Segment Start: Extracted information
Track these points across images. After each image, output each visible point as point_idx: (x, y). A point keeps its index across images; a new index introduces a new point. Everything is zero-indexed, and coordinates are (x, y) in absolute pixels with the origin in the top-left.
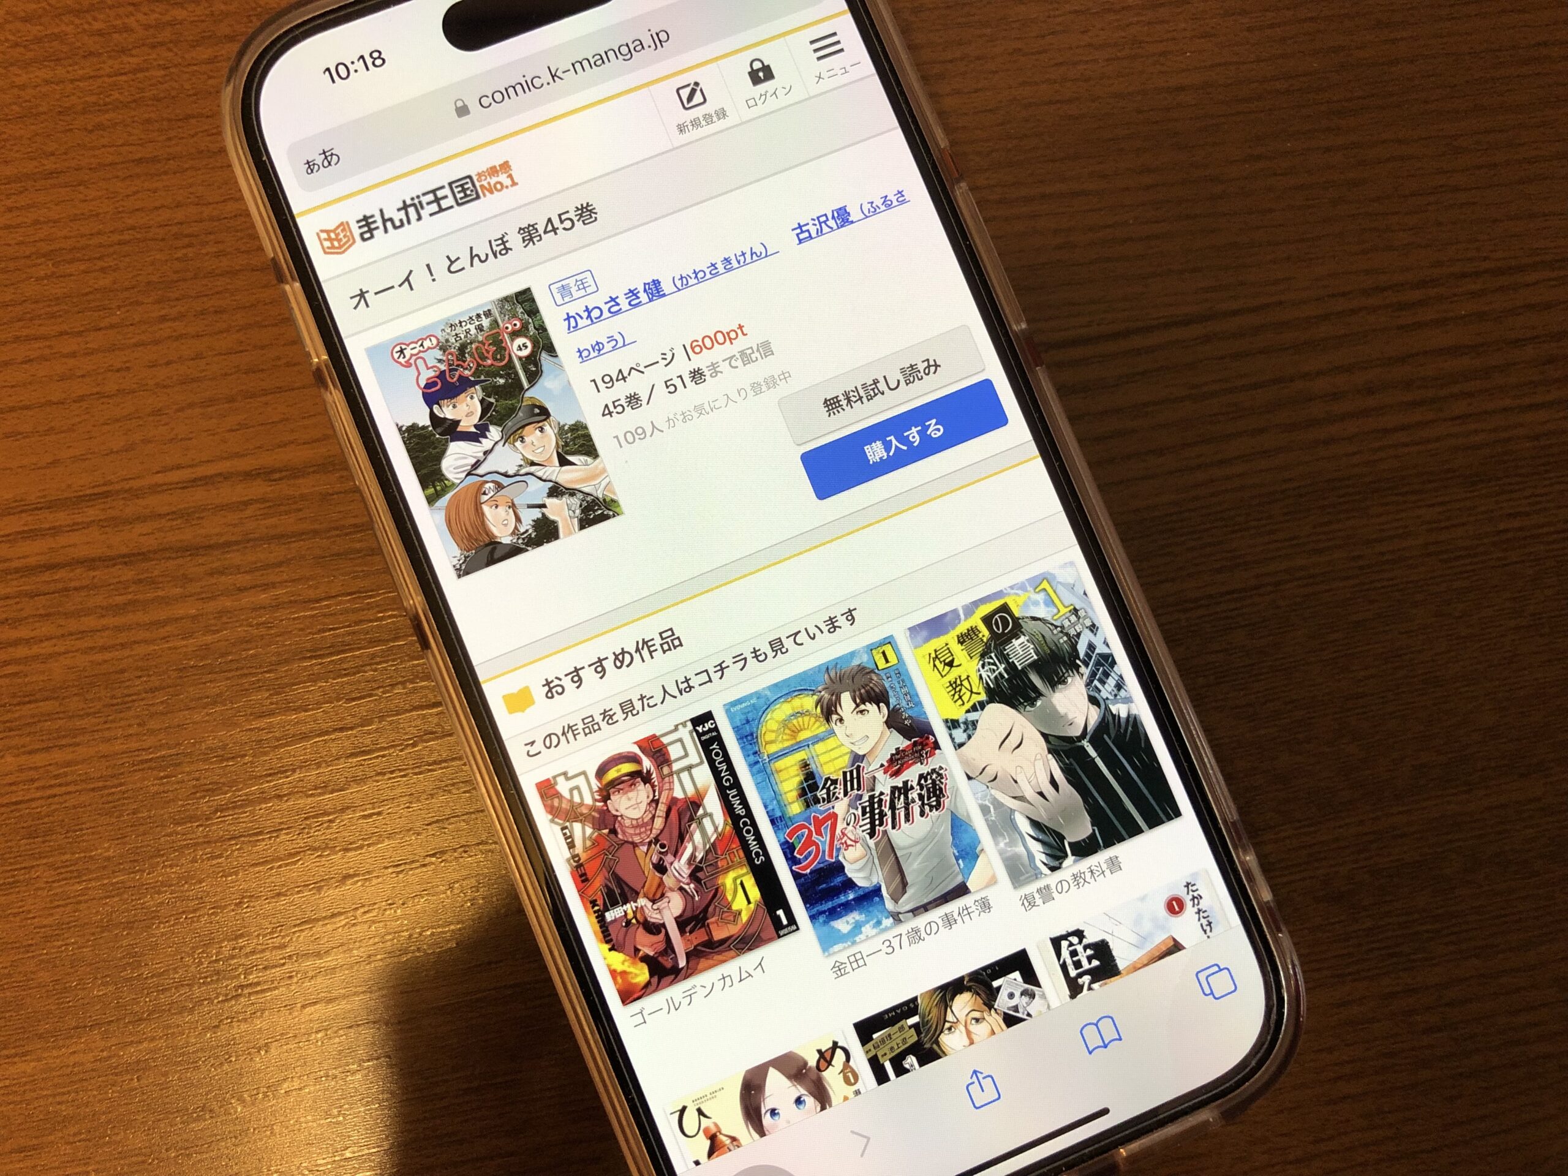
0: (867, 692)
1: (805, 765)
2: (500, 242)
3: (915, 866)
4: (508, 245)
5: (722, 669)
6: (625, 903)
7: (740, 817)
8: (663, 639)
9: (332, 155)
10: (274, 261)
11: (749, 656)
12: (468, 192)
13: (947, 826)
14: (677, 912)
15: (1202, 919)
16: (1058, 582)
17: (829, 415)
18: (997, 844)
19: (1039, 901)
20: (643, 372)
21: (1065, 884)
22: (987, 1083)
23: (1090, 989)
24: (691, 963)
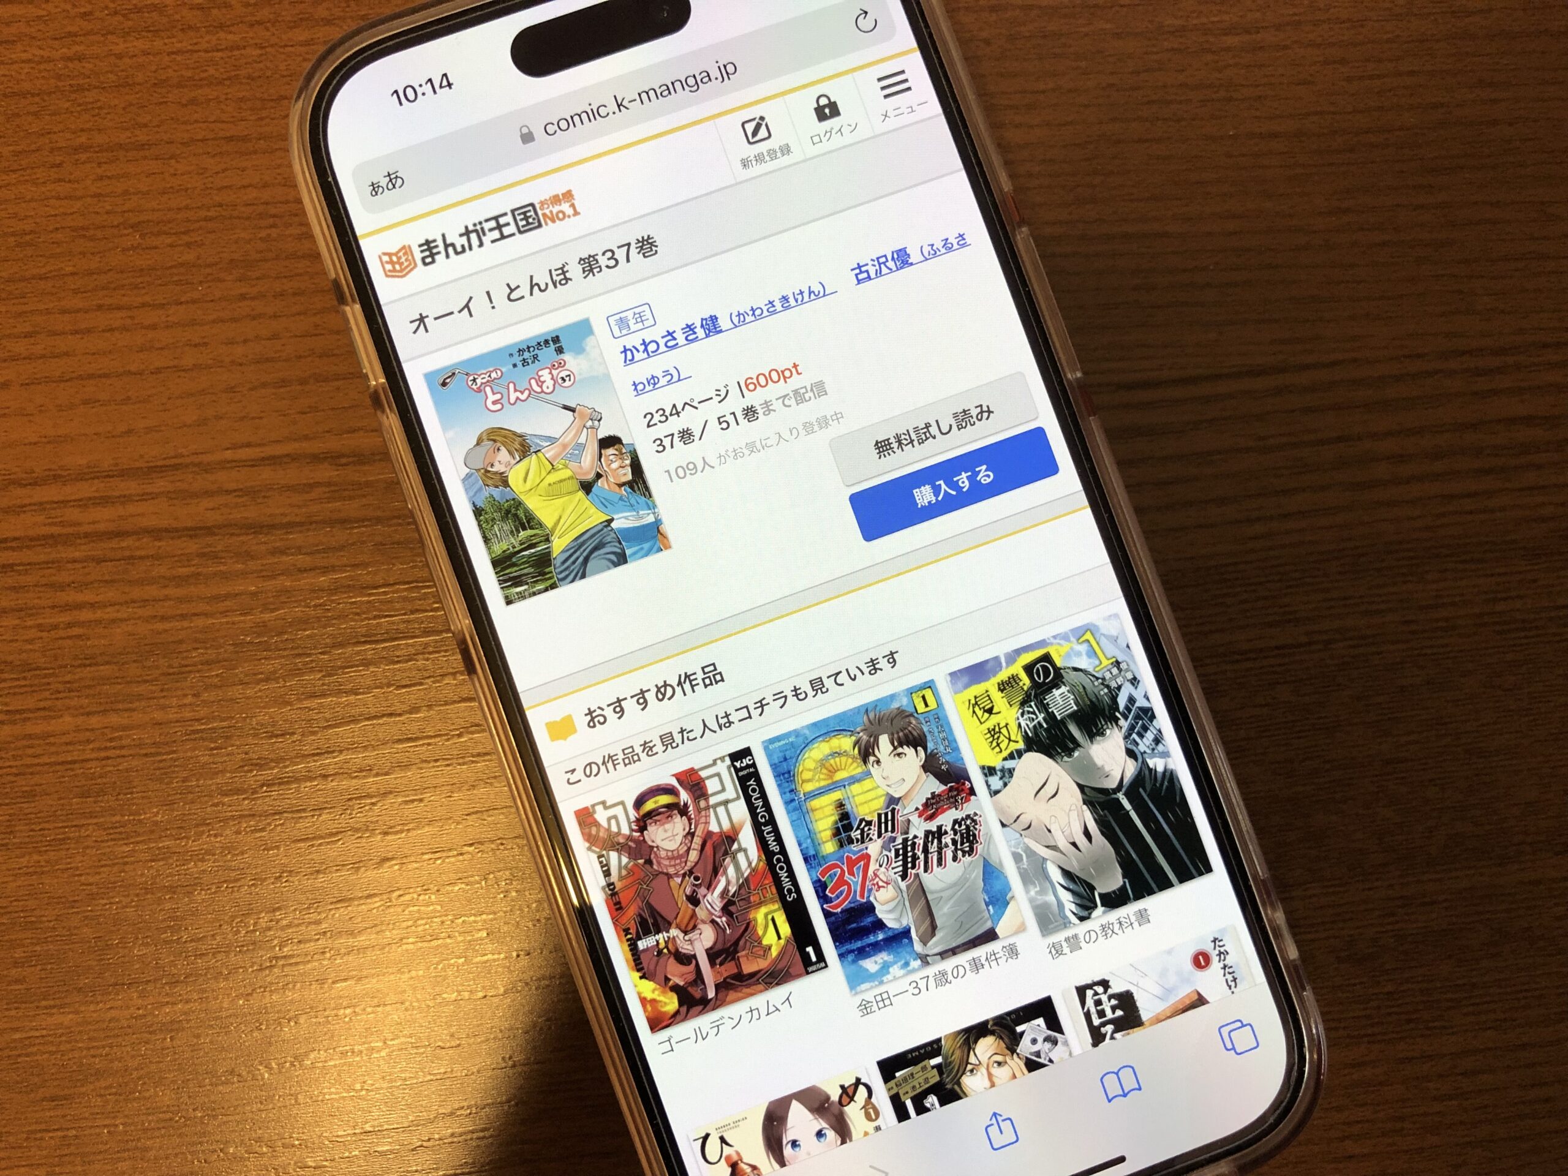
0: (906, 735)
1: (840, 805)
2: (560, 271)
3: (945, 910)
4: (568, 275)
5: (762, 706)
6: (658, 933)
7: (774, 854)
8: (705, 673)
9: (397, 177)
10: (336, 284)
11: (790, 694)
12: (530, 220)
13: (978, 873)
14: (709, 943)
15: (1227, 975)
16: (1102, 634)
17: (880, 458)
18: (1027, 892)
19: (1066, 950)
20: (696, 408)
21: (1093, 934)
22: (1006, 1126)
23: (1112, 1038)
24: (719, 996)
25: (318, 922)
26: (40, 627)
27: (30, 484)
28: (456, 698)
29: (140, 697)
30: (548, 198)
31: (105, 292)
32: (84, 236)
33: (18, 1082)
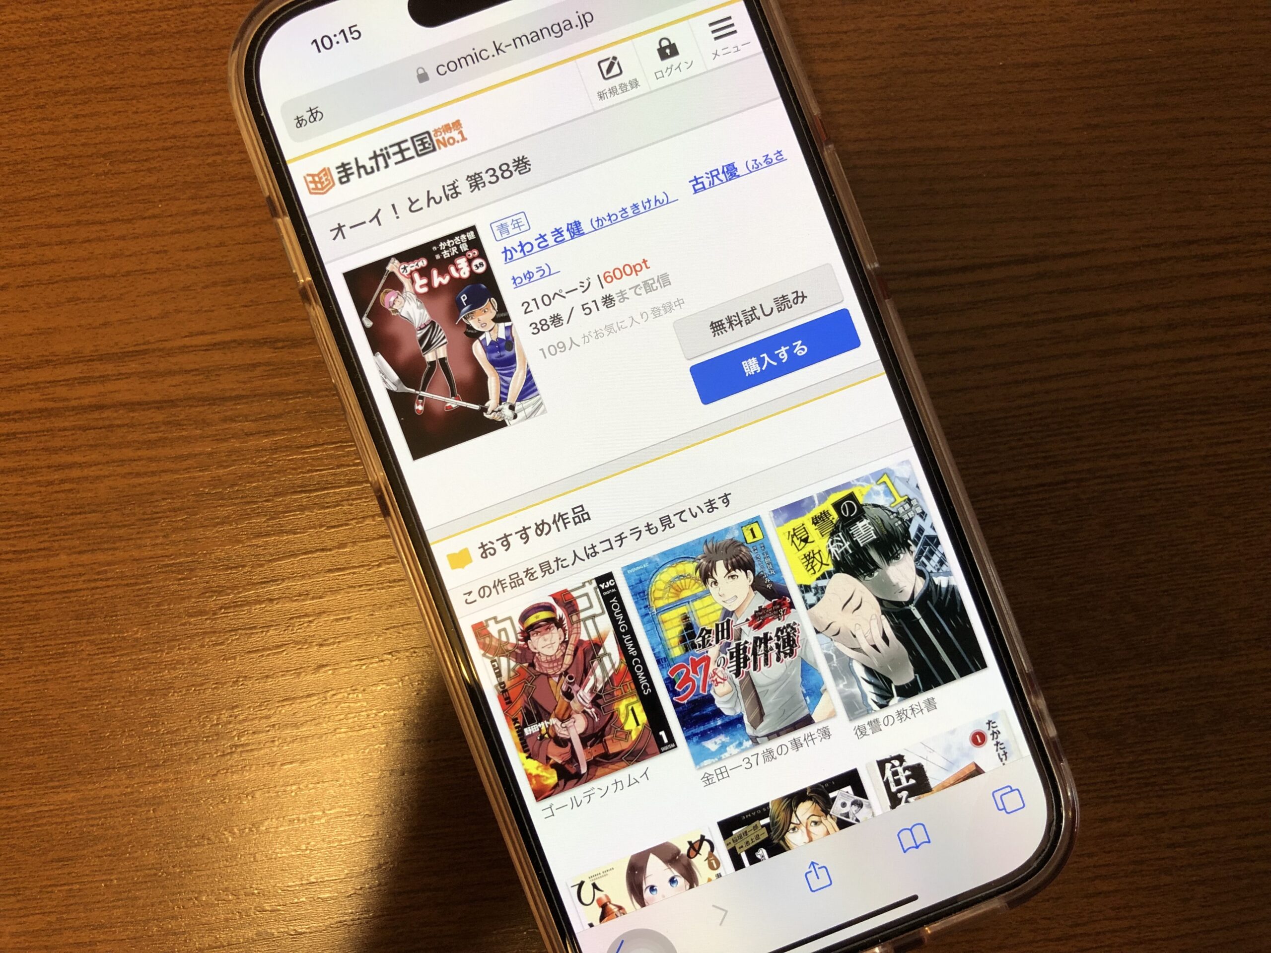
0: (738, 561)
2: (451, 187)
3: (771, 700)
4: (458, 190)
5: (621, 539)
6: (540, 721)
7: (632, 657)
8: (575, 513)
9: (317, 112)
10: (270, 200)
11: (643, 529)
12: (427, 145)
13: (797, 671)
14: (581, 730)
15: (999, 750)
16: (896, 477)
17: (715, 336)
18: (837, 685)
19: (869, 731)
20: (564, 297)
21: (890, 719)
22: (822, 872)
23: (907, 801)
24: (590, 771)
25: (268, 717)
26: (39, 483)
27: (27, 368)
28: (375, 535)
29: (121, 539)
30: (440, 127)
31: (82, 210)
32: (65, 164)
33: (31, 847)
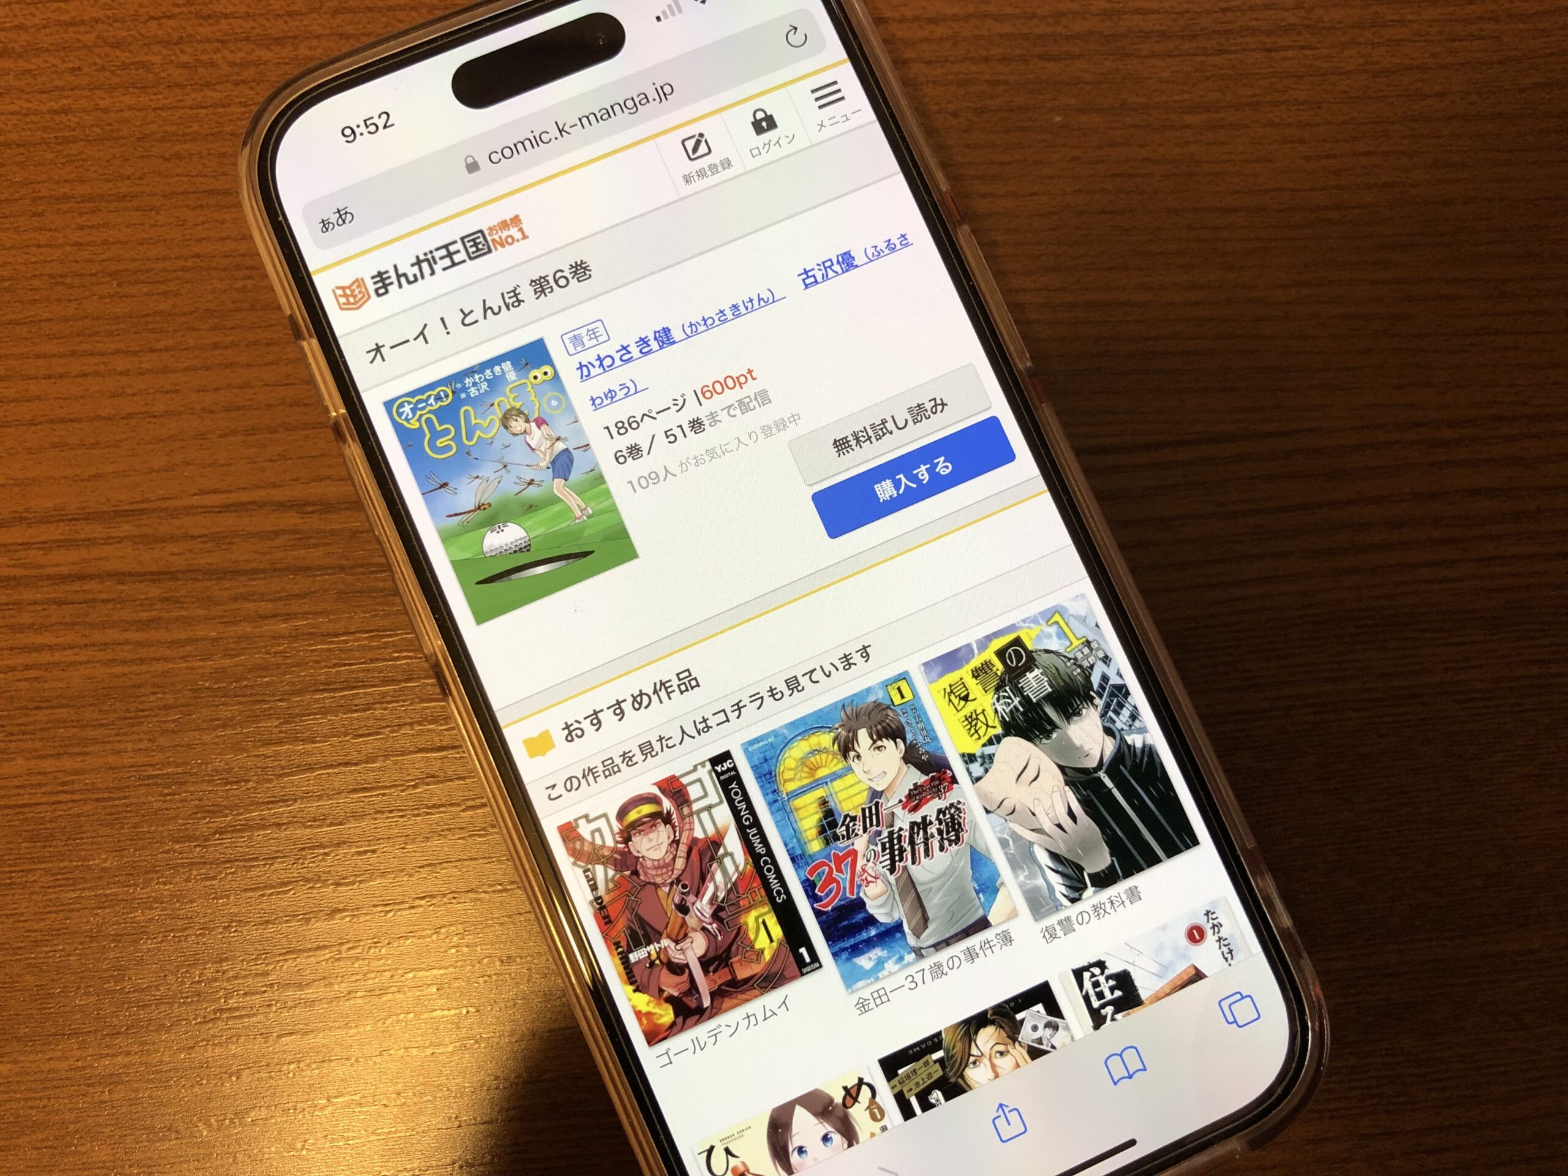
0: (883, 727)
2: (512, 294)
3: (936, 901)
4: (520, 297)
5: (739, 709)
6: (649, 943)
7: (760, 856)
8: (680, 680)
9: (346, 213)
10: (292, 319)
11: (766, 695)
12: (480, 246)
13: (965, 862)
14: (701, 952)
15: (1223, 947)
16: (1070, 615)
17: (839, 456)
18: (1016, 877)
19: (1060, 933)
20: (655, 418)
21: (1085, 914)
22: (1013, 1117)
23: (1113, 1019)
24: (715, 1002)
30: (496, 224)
Segment End: Extracted information
Directions
Lay out each line of the records above as a Markdown table with two columns, Row for a running number and Line for the line itself, skipping any blank lines. Leave the pictures out of the table.

Response area
| Row | Line |
|---|---|
| 1 | Track these points across images. After each image, output each visible point as point_idx: (x, y). A point keeps its index across images; a new index introduces a new point. Everything is zero-indexed, and coordinates are (x, y) in absolute pixels with the origin in the top-left. |
| 2 | 0: (867, 692) |
| 3 | 1: (805, 765) |
| 4 | 2: (500, 242) |
| 5 | 3: (915, 866) |
| 6 | 4: (508, 245) |
| 7 | 5: (722, 669) |
| 8 | 6: (625, 903) |
| 9 | 7: (740, 817) |
| 10 | 8: (663, 639) |
| 11 | 9: (332, 155) |
| 12 | 10: (274, 261) |
| 13 | 11: (749, 656) |
| 14 | 12: (468, 192) |
| 15 | 13: (947, 826) |
| 16 | 14: (677, 912) |
| 17 | 15: (1202, 919) |
| 18 | 16: (1058, 582) |
| 19 | 17: (829, 415) |
| 20 | 18: (997, 844) |
| 21 | 19: (1039, 901) |
| 22 | 20: (643, 372) |
| 23 | 21: (1065, 884) |
| 24 | 22: (987, 1083) |
| 25 | 23: (1090, 989) |
| 26 | 24: (691, 963) |
| 27 | 0: (906, 735) |
| 28 | 1: (840, 805) |
| 29 | 2: (560, 271) |
| 30 | 3: (945, 910) |
| 31 | 4: (568, 275) |
| 32 | 5: (762, 706) |
| 33 | 6: (658, 933) |
| 34 | 7: (774, 854) |
| 35 | 8: (705, 673) |
| 36 | 9: (397, 177) |
| 37 | 10: (336, 284) |
| 38 | 11: (790, 694) |
| 39 | 12: (530, 220) |
| 40 | 13: (978, 873) |
| 41 | 14: (709, 943) |
| 42 | 15: (1227, 975) |
| 43 | 16: (1102, 634) |
| 44 | 17: (880, 458) |
| 45 | 18: (1027, 892) |
| 46 | 19: (1066, 950) |
| 47 | 20: (696, 408) |
| 48 | 21: (1093, 934) |
| 49 | 22: (1006, 1126) |
| 50 | 23: (1112, 1038) |
| 51 | 24: (719, 996) |
| 52 | 25: (318, 922) |
| 53 | 26: (40, 627) |
| 54 | 27: (30, 484) |
| 55 | 28: (456, 698) |
| 56 | 29: (140, 697) |
| 57 | 30: (548, 198) |
| 58 | 31: (105, 292) |
| 59 | 32: (84, 236) |
| 60 | 33: (18, 1082) |
| 61 | 0: (738, 561) |
| 62 | 2: (451, 187) |
| 63 | 3: (771, 700) |
| 64 | 4: (458, 190) |
| 65 | 5: (621, 539) |
| 66 | 6: (540, 721) |
| 67 | 7: (632, 657) |
| 68 | 8: (575, 513) |
| 69 | 9: (317, 112) |
| 70 | 10: (270, 200) |
| 71 | 11: (643, 529) |
| 72 | 12: (427, 145) |
| 73 | 13: (797, 671) |
| 74 | 14: (581, 730) |
| 75 | 15: (999, 750) |
| 76 | 16: (896, 477) |
| 77 | 17: (715, 336) |
| 78 | 18: (837, 685) |
| 79 | 19: (869, 731) |
| 80 | 20: (564, 297) |
| 81 | 21: (890, 719) |
| 82 | 22: (822, 872) |
| 83 | 23: (907, 801) |
| 84 | 24: (590, 771) |
| 85 | 25: (268, 717) |
| 86 | 26: (39, 483) |
| 87 | 27: (27, 368) |
| 88 | 28: (375, 535) |
| 89 | 29: (121, 539) |
| 90 | 30: (440, 127) |
| 91 | 31: (82, 210) |
| 92 | 32: (65, 164) |
| 93 | 33: (31, 847) |
| 94 | 0: (883, 727) |
| 95 | 2: (512, 294) |
| 96 | 3: (936, 901) |
| 97 | 4: (520, 297) |
| 98 | 5: (739, 709) |
| 99 | 6: (649, 943) |
| 100 | 7: (760, 856) |
| 101 | 8: (680, 680) |
| 102 | 9: (346, 213) |
| 103 | 10: (292, 319) |
| 104 | 11: (766, 695) |
| 105 | 12: (480, 246) |
| 106 | 13: (965, 862) |
| 107 | 14: (701, 952) |
| 108 | 15: (1223, 947) |
| 109 | 16: (1070, 615) |
| 110 | 17: (839, 456) |
| 111 | 18: (1016, 877) |
| 112 | 19: (1060, 933) |
| 113 | 20: (655, 418) |
| 114 | 21: (1085, 914) |
| 115 | 22: (1013, 1117) |
| 116 | 23: (1113, 1019) |
| 117 | 24: (715, 1002) |
| 118 | 30: (496, 224) |